**DATA FOR THE TASK**.
»»
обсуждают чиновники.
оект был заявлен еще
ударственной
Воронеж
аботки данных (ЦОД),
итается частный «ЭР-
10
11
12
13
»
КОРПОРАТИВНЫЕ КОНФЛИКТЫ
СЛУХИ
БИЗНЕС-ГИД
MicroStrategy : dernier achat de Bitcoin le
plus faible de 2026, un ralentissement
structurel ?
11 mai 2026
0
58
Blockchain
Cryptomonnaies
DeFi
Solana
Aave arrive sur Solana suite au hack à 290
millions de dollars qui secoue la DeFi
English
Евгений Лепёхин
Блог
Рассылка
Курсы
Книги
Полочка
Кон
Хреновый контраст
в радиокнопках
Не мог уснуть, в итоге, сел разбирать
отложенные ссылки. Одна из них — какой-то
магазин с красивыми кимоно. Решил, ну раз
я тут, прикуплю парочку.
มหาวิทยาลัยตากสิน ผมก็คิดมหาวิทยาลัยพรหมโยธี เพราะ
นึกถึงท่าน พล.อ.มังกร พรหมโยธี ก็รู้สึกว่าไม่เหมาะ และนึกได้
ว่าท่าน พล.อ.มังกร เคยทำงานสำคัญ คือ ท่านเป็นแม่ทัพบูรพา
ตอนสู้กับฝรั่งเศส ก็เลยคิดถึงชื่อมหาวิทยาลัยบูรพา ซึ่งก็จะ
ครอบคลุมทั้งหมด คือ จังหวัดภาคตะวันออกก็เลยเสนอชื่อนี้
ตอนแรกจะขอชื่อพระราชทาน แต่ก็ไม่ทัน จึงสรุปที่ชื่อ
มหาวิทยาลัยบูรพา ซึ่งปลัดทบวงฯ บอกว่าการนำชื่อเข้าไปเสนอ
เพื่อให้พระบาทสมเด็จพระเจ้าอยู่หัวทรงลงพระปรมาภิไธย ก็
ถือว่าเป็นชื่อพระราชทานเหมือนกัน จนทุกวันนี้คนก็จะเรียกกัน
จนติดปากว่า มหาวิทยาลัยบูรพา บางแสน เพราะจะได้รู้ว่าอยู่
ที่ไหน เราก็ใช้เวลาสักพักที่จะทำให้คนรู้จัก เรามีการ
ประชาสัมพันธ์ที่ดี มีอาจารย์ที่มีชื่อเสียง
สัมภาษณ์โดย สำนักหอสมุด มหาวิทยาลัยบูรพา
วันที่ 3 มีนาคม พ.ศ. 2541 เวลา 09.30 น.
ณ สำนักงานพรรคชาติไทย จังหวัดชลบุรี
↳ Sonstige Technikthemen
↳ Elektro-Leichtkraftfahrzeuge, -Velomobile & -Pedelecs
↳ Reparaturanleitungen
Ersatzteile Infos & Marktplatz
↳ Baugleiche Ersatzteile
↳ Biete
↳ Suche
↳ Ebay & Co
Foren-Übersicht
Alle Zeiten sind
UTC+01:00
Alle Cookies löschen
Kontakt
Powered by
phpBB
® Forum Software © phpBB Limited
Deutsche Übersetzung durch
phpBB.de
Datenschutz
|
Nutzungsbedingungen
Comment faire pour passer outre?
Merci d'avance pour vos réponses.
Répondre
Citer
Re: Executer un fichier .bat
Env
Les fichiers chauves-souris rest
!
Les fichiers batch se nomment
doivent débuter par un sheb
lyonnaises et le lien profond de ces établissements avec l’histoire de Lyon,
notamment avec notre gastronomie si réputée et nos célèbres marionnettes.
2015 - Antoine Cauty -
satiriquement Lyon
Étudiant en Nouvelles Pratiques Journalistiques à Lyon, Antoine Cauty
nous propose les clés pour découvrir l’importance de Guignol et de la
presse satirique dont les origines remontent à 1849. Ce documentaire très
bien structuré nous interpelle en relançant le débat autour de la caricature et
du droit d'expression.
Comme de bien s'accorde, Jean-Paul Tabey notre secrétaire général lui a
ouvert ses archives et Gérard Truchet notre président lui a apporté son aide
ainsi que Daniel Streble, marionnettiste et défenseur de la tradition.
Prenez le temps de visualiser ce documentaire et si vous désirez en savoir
««
**DIRECTIONS FOR THIS TASK**. An exact copy of the lines from the one containing "satiriquement Lyon" through the end of the data above is the whole answer.

**RESPONSE AREA**.
satiriquement Lyon
Étudiant en Nouvelles Pratiques Journalistiques à Lyon, Antoine Cauty
nous propose les clés pour découvrir l’importance de Guignol et de la
presse satirique dont les origines remontent à 1849. Ce documentaire très
bien structuré nous interpelle en relançant le débat autour de la caricature et
du droit d'expression.
Comme de bien s'accorde, Jean-Paul Tabey notre secrétaire général lui a
ouvert ses archives et Gérard Truchet notre président lui a apporté son aide
ainsi que Daniel Streble, marionnettiste et défenseur de la tradition.
Prenez le temps de visualiser ce documentaire et si vous désirez en savoir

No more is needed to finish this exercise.